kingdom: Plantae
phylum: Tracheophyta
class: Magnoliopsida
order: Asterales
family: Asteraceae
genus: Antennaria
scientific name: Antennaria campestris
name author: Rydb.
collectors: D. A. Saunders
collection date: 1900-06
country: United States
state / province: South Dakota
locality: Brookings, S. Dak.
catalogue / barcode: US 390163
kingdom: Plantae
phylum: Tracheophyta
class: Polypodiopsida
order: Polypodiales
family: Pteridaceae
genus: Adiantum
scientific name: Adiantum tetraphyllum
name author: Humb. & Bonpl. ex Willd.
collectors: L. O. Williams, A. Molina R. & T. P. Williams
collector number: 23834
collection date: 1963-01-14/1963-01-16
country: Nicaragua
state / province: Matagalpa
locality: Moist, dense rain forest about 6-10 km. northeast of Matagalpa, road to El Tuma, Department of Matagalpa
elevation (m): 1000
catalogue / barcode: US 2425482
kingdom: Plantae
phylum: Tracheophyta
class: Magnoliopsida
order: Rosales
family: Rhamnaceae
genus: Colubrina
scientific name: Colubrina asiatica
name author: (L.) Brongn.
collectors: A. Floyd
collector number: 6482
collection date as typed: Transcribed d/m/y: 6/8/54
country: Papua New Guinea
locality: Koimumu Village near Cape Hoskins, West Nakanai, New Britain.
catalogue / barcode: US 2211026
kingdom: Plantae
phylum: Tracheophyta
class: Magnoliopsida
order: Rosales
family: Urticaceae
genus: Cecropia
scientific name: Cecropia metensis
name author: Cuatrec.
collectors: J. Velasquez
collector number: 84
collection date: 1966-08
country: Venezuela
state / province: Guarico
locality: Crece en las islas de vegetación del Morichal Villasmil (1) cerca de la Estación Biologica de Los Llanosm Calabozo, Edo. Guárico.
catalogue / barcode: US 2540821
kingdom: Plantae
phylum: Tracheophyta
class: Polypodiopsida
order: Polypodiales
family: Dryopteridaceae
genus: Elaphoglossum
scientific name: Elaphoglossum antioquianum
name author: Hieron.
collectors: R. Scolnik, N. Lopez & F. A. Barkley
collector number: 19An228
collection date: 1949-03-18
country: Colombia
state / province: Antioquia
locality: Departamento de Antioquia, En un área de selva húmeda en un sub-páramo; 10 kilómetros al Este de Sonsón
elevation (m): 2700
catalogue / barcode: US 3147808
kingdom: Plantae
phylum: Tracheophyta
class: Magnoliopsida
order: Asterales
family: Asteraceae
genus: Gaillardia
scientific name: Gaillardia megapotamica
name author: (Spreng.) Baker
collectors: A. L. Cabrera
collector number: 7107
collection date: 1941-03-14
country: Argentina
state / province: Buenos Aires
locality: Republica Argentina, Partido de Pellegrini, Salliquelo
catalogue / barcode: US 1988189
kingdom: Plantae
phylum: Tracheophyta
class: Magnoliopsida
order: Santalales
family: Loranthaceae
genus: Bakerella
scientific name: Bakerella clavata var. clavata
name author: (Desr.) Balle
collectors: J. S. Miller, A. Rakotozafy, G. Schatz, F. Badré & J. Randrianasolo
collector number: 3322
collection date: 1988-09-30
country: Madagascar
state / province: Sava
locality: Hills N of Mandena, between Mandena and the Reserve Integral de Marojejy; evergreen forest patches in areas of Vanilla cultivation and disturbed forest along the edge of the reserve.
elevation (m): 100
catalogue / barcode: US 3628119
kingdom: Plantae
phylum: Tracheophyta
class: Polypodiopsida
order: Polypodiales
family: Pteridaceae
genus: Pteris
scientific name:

Your goal: Format every line of the records above as a JSON list of strings, one string per line, leaving out any blank lines.

Correct output:
[
  "kingdom: Plantae",
  "phylum: Tracheophyta",
  "class: Magnoliopsida",
  "order: Asterales",
  "family: Asteraceae",
  "genus: Antennaria",
  "scientific name: Antennaria campestris",
  "name author: Rydb.",
  "collectors: D. A. Saunders",
  "collection date: 1900-06",
  "country: United States",
  "state / province: South Dakota",
  "locality: Brookings, S. Dak.",
  "catalogue / barcode: US 390163",
  "kingdom: Plantae",
  "phylum: Tracheophyta",
  "class: Polypodiopsida",
  "order: Polypodiales",
  "family: Pteridaceae",
  "genus: Adiantum",
  "scientific name: Adiantum tetraphyllum",
  "name author: Humb. & Bonpl. ex Willd.",
  "collectors: L. O. Williams, A. Molina R. & T. P. Williams",
  "collector number: 23834",
  "collection date: 1963-01-14/1963-01-16",
  "country: Nicaragua",
  "state / province: Matagalpa",
  "locality: Moist, dense rain forest about 6-10 km. northeast of Matagalpa, road to El Tuma, Department of Matagalpa",
  "elevation (m): 1000",
  "catalogue / barcode: US 2425482",
  "kingdom: Plantae",
  "phylum: Tracheophyta",
  "class: Magnoliopsida",
  "order: Rosales",
  "family: Rhamnaceae",
  "genus: Colubrina",
  "scientific name: Colubrina asiatica",
  "name author: (L.) Brongn.",
  "collectors: A. Floyd",
  "collector number: 6482",
  "collection date as typed: Transcribed d/m/y: 6/8/54",
  "country: Papua New Guinea",
  "locality: Koimumu Village near Cape Hoskins, West Nakanai, New Britain.",
  "catalogue / barcode: US 2211026",
  "kingdom: Plantae",
  "phylum: Tracheophyta",
  "class: Magnoliopsida",
  "order: Rosales",
  "family: Urticaceae",
  "genus: Cecropia",
  "scientific name: Cecropia metensis",
  "name author: Cuatrec.",
  "collectors: J. Velasquez",
  "collector number: 84",
  "collection date: 1966-08",
  "country: Venezuela",
  "state / province: Guarico",
  "locality: Crece en las islas de vegetación del Morichal Villasmil (1) cerca de la Estación Biologica de Los Llanosm Calabozo, Edo. Guárico.",
  "catalogue / barcode: US 2540821",
  "kingdom: Plantae",
  "phylum: Tracheophyta",
  "class: Polypodiopsida",
  "order: Polypodiales",
  "family: Dryopteridaceae",
  "genus: Elaphoglossum",
  "scientific name: Elaphoglossum antioquianum",
  "name author: Hieron.",
  "collectors: R. Scolnik, N. Lopez & F. A. Barkley",
  "collector number: 19An228",
  "collection date: 1949-03-18",
  "country: Colombia",
  "state / province: Antioquia",
  "locality: Departamento de Antioquia, En un área de selva húmeda en un sub-páramo; 10 kilómetros al Este de Sonsón",
  "elevation (m): 2700",
  "catalogue / barcode: US 3147808",
  "kingdom: Plantae",
  "phylum: Tracheophyta",
  "class: Magnoliopsida",
  "order: Asterales",
  "family: Asteraceae",
  "genus: Gaillardia",
  "scientific name: Gaillardia megapotamica",
  "name author: (Spreng.) Baker",
  "collectors: A. L. Cabrera",
  "collector number: 7107",
  "collection date: 1941-03-14",
  "country: Argentina",
  "state / province: Buenos Aires",
  "locality: Republica Argentina, Partido de Pellegrini, Salliquelo",
  "catalogue / barcode: US 1988189",
  "kingdom: Plantae",
  "phylum: Tracheophyta",
  "class: Magnoliopsida",
  "order: Santalales",
  "family: Loranthaceae",
  "genus: Bakerella",
  "scientific name: Bakerella clavata var. clavata",
  "name author: (Desr.) Balle",
  "collectors: J. S. Miller, A. Rakotozafy, G. Schatz, F. Badré & J. Randrianasolo",
  "collector number: 3322",
  "collection date: 1988-09-30",
  "country: Madagascar",
  "state / province: Sava",
  "locality: Hills N of Mandena, between Mandena and the Reserve Integral de Marojejy; evergreen forest patches in areas of Vanilla cultivation and disturbed forest along the edge of the reserve.",
  "elevation (m): 100",
  "catalogue / barcode: US 3628119",
  "kingdom: Plantae",
  "phylum: Tracheophyta",
  "class: Polypodiopsida",
  "order: Polypodiales",
  "family: Pteridaceae",
  "genus: Pteris",
  "scientific name:"
]